You are viewing a plain text version of this content. The canonical link for it is here.

Posted to users@opennlp.apache.org by Toshiya TSURU <tu...@gmail.com> on 2011/04/05 08:25:53 UTC

Japanese Tokenizer Model

Hi.

I'm a software developer in Tokyo,Japan.
I found that RapidMiner uses OpenNLP for its tokenization process.

But, the token given by RapidMiner is strange.
Because There is no Tokenizer model for Japanese.

Although I've checked the page below,
The models For Japanese is not found.
http://opennlp.sourceforge.net/models-1.5/

How can I get Japanese model?
Or Can I create one?

-- 
Toshiya TSURU <tu...@gmail.com>
http://twitter.com/turutosiya

Re: Japanese Tokenizer Model

Posted by Benson Margulies <bi...@gmail.com>.
________________________
TASK STATEMENT: Write out the part of the Japanese tokenizer thread that opens with the words containing "You are viewing" and closes with "developer in Tokyo,Japan.". The records come from a different source than the thread.

INFORMATION GIVEN:
________________________
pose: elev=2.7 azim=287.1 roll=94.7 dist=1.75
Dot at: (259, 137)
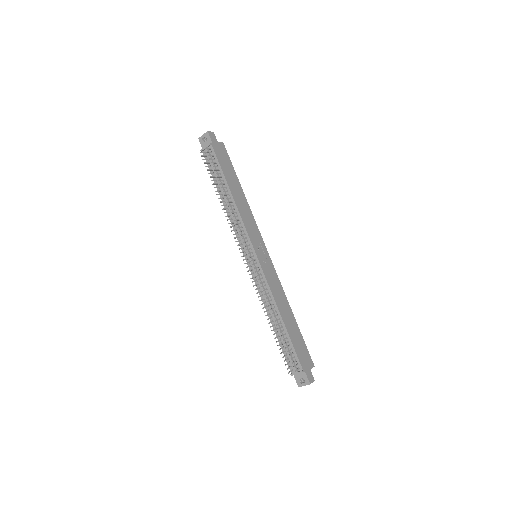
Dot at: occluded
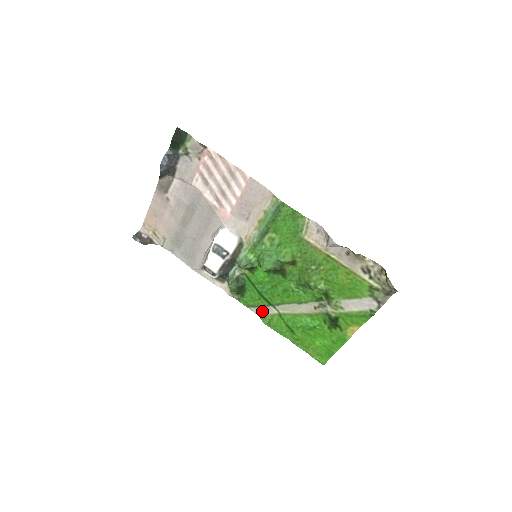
________________________
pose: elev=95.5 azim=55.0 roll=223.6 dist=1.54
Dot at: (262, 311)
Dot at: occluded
________________________
FULL OUTPUT:
You are viewing a plain text version of this content. The canonical link for it is here.

Posted to users@opennlp.apache.org by Toshiya TSURU <tu...@gmail.com> on 2011/04/05 08:25:53 UTC

Japanese Tokenizer Model

Hi.

I'm a software developer in Tokyo,Japan.